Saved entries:

.....

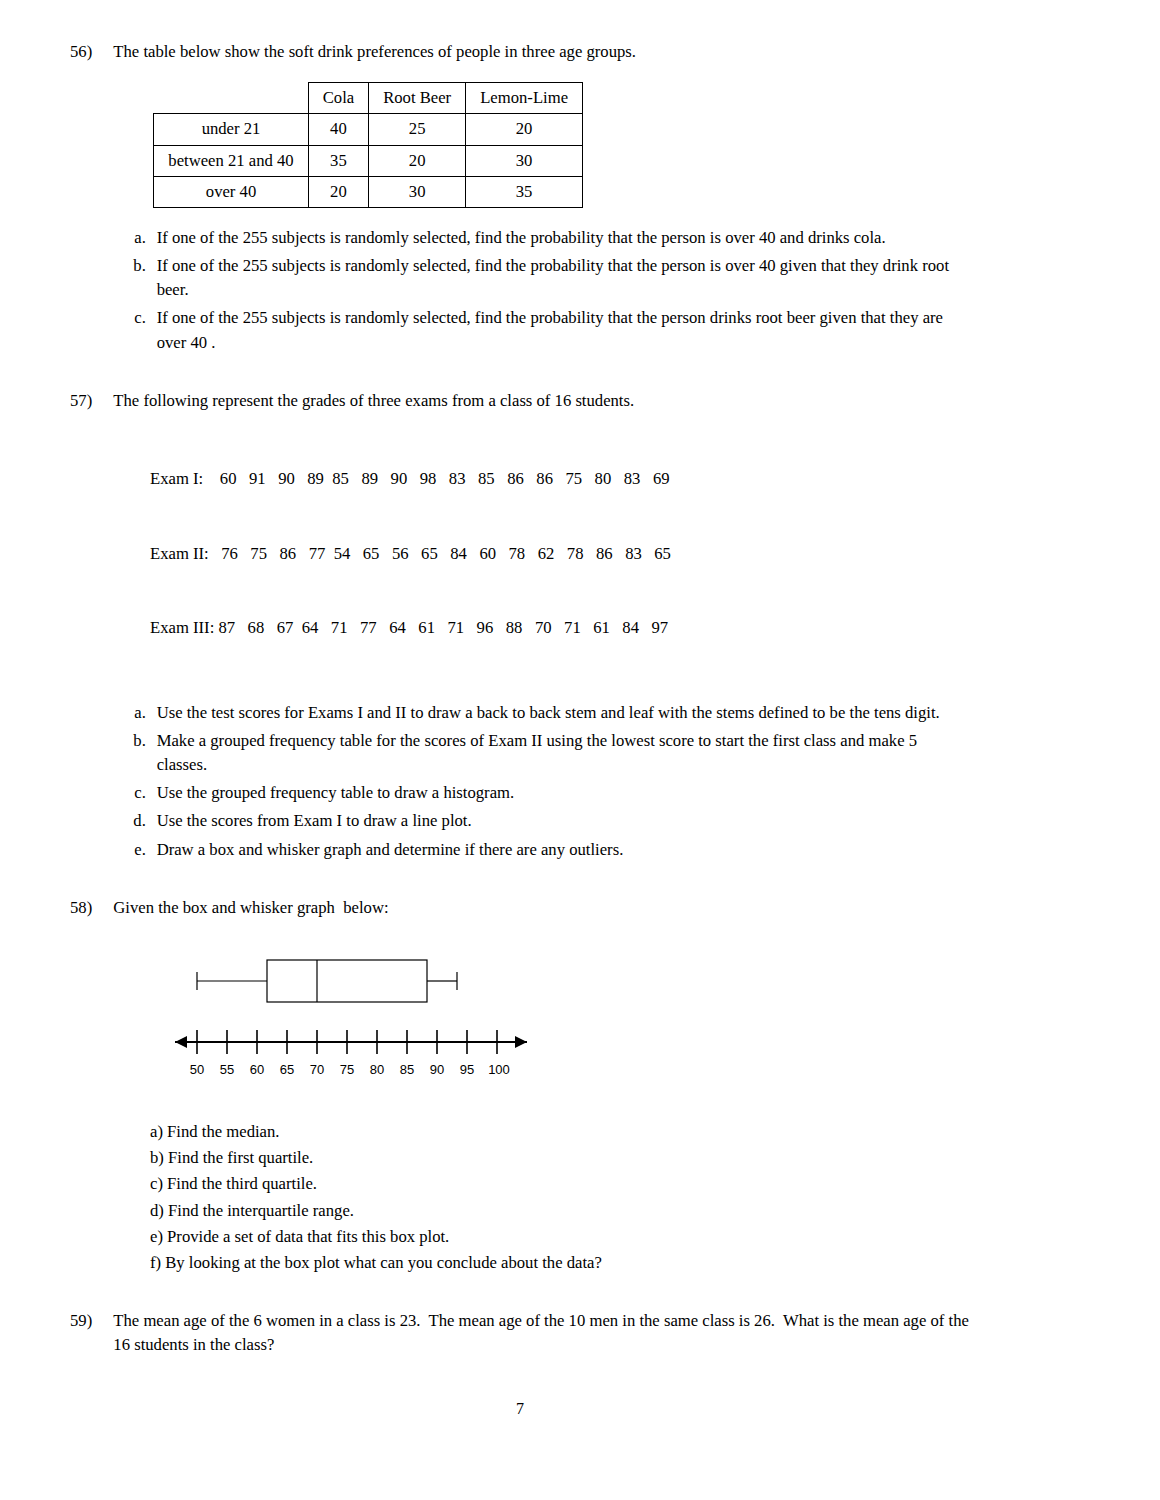56) The table below show the soft drink preferences of people in three age groups.
| | Cola | Root Beer | Lemon‑Lime |
| --- | --- | --- | --- |
| under 21 | 40 | 25 | 20 |
| between 21 and 40 | 35 | 20 | 30 |
| over 40 | 20 | 30 | 35 |
If one of the 255 subjects is randomly selected, find the probability that the person is over 40 and drinks cola.
If one of the 255 subjects is randomly selected, find the probability that the person is over 40 given that they drink root beer.
If one of the 255 subjects is randomly selected, find the probability that the person drinks root beer given that they are over 40 .
57) The following represent the grades of three exams from a class of 16 students.
Exam I: 60 91 90 89 85 89 90 98 83 85 86 86 75 80 83 69
Exam II: 76 75 86 77 54 65 56 65 84 60 78 62 78 86 83 65
Exam III: 87 68 67 64 71 77 64 61 71 96 88 70 71 61 84 97
Use the test scores for Exams I and II to draw a back to back stem and leaf with the stems defined to be the tens digit.
Make a grouped frequency table for the scores of Exam II using the lowest score to start the first class and make 5 classes.
Use the grouped frequency table to draw a histogram.
Use the scores from Exam I to draw a line plot.
Draw a box and whisker graph and determine if there are any outliers.
58) Given the box and whisker graph below:
50 55 60 65 70 75 80 85 90 95 100
a) Find the median.
b) Find the first quartile.
c) Find the third quartile.
d) Find the interquartile range.
e) Provide a set of data that fits this box plot.
f) By looking at the box plot what can you conclude about the data?
59) The mean age of the 6 women in a class is 23. The mean age of the 10 men in the same class is 26. What is the mean age of the 16 students in the class?
7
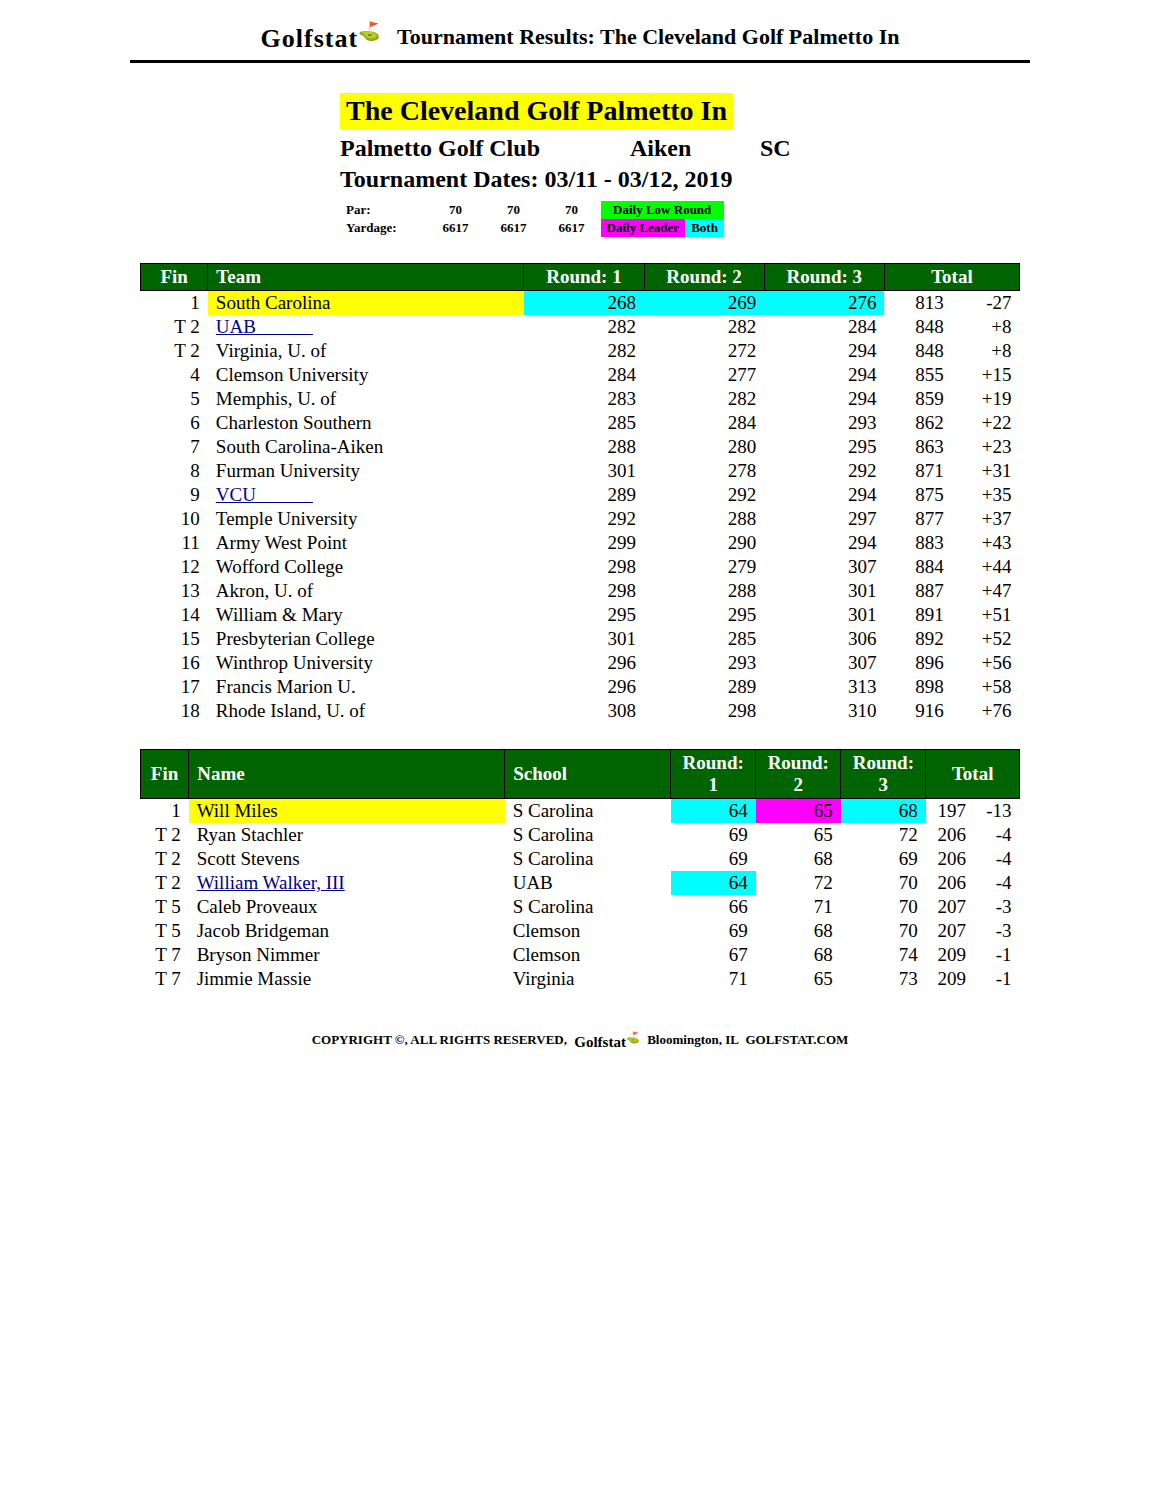Golfstat⛳
Tournament Results: The Cleveland Golf Palmetto In
The Cleveland Golf Palmetto In
Palmetto Golf Club Aiken SC
Tournament Dates: 03/11 - 03/12, 2019
| Par: | 70 | 70 | 70 | Daily Low Round |
| Yardage: | 6617 | 6617 | 6617 | Daily Leader | Both |
| Fin | Team | Round: 1 | Round: 2 | Round: 3 | Total |
| --- | --- | --- | --- | --- | --- |
| 1 | South Carolina | 268 | 269 | 276 | 813 | -27 |
| T 2 | UAB | 282 | 282 | 284 | 848 | +8 |
| T 2 | Virginia, U. of | 282 | 272 | 294 | 848 | +8 |
| 4 | Clemson University | 284 | 277 | 294 | 855 | +15 |
| 5 | Memphis, U. of | 283 | 282 | 294 | 859 | +19 |
| 6 | Charleston Southern | 285 | 284 | 293 | 862 | +22 |
| 7 | South Carolina-Aiken | 288 | 280 | 295 | 863 | +23 |
| 8 | Furman University | 301 | 278 | 292 | 871 | +31 |
| 9 | VCU | 289 | 292 | 294 | 875 | +35 |
| 10 | Temple University | 292 | 288 | 297 | 877 | +37 |
| 11 | Army West Point | 299 | 290 | 294 | 883 | +43 |
| 12 | Wofford College | 298 | 279 | 307 | 884 | +44 |
| 13 | Akron, U. of | 298 | 288 | 301 | 887 | +47 |
| 14 | William & Mary | 295 | 295 | 301 | 891 | +51 |
| 15 | Presbyterian College | 301 | 285 | 306 | 892 | +52 |
| 16 | Winthrop University | 296 | 293 | 307 | 896 | +56 |
| 17 | Francis Marion U. | 296 | 289 | 313 | 898 | +58 |
| 18 | Rhode Island, U. of | 308 | 298 | 310 | 916 | +76 |
| Fin | Name | School | Round: 1 | Round: 2 | Round: 3 | Total |
| --- | --- | --- | --- | --- | --- | --- |
| 1 | Will Miles | S Carolina | 64 | 65 | 68 | 197 | -13 |
| T 2 | Ryan Stachler | S Carolina | 69 | 65 | 72 | 206 | -4 |
| T 2 | Scott Stevens | S Carolina | 69 | 68 | 69 | 206 | -4 |
| T 2 | William Walker, III | UAB | 64 | 72 | 70 | 206 | -4 |
| T 5 | Caleb Proveaux | S Carolina | 66 | 71 | 70 | 207 | -3 |
| T 5 | Jacob Bridgeman | Clemson | 69 | 68 | 70 | 207 | -3 |
| T 7 | Bryson Nimmer | Clemson | 67 | 68 | 74 | 209 | -1 |
| T 7 | Jimmie Massie | Virginia | 71 | 65 | 73 | 209 | -1 |
COPYRIGHT ©, ALL RIGHTS RESERVED, Golfstat⛳ Bloomington, IL GOLFSTAT.COM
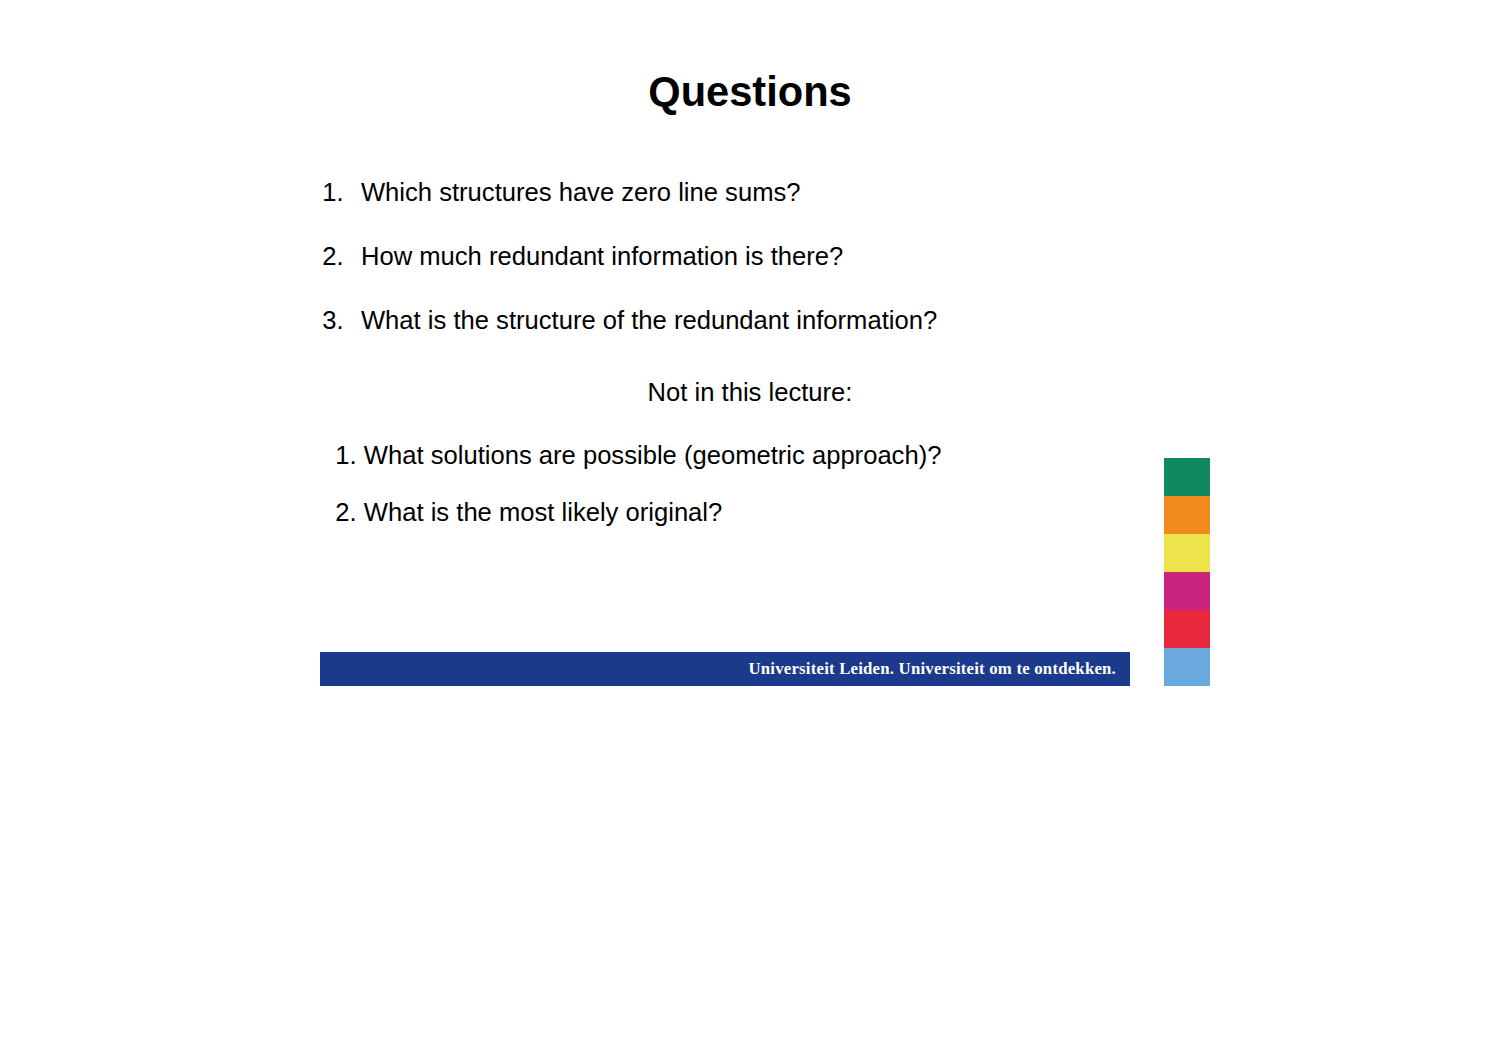Questions
Which structures have zero line sums?
How much redundant information is there?
What is the structure of the redundant information?
Not in this lecture:
What solutions are possible (geometric approach)?
What is the most likely original?
Universiteit Leiden. Universiteit om te ontdekken.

.....

WHAT THE TASK ASKS: Wherever a line in the data above contains the word "this", copy that line.

WRITTEN RESPONSE:
e) Provide a set of data that fits this box plot.
Not in this lecture:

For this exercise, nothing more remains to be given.